When treating chronic back pain, over-reliance on imaging studies frequently suggest arthritis, disc herniations, spinal stenosis, degenerative disc disease, and spondylolisthesis as the underlying diagnoses. Unsuccessful treatment often results if muscles, tendons, and fascia are not considered in the differential diagnosis.

Widespread pain is often diagnosed as Fibromyalgia Syndrome (FMS). In 1990 the American College of Rheumatology (ACR) presented classification criteria for the diagnosis of FMS [http://bit.ly/1bCzlC4.] 11 of 18 specified tender points as well as widespread pain defined as pain experienced on the left and right side, in the upper and lower body, and axially. Most patients are diagnosed with FMS by their primary care physician. However, most primary care physicians do not perform a physical examination of tender points. Because of this the ACR in 2010 proposed an additional set of diagnostic criteria for FMS that did not rely on a physical examination (http://bit.ly/1bCzlC4).

Three conditions must be met to satisfy the criteria:

  1. Threshold scores on two new indices created by the ACR- the widespread pain index and the symptom severity scale score based on the presence of fatigue, waking un-refreshed and cognitive symptoms.
  2. Patients must have similar symptoms at approximately the same intensity for at least three months.
  3. No other disorder would reasonably explain the pain.

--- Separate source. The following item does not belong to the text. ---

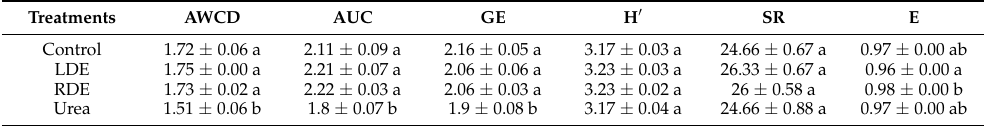
Table 3. Substrate average color development (AWCD), the area under the curve (AUC), growth efficiency (GE), Shannon diversity index (H (cid:48) ), substrate richness (SR), and Shannon’s evenness (E) of the soil bacterial community of fescue pots after incubation for 96 h in Biolog EcoPlates with the application of RDE or LDE, urea, and non-amended control (mean n = 3 ± S.E). Different letters beside the numbers of each column indicate significant differences at p < 0.05.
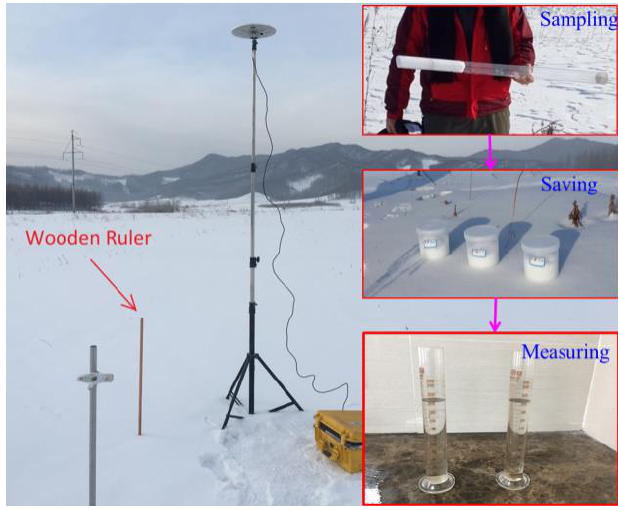
Figure 9. The experimental campaign conducted in Harbin, China.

Although there is reasonable correlation between patients diagnosed with the 1990 criteria and the 2010 criteria, the absence of the physical examination may lead to overlooking patients whose diffuse pain can be successfully treated by addressing peripheral pain generators. Painful tissue peripherally (for example muscle or joint) can sensitize muscles diffusely [Woolf CJ, Central Sensitization: Implications for the diagnosis and treatment of pain. Pain 152 (2011) S2-S 15].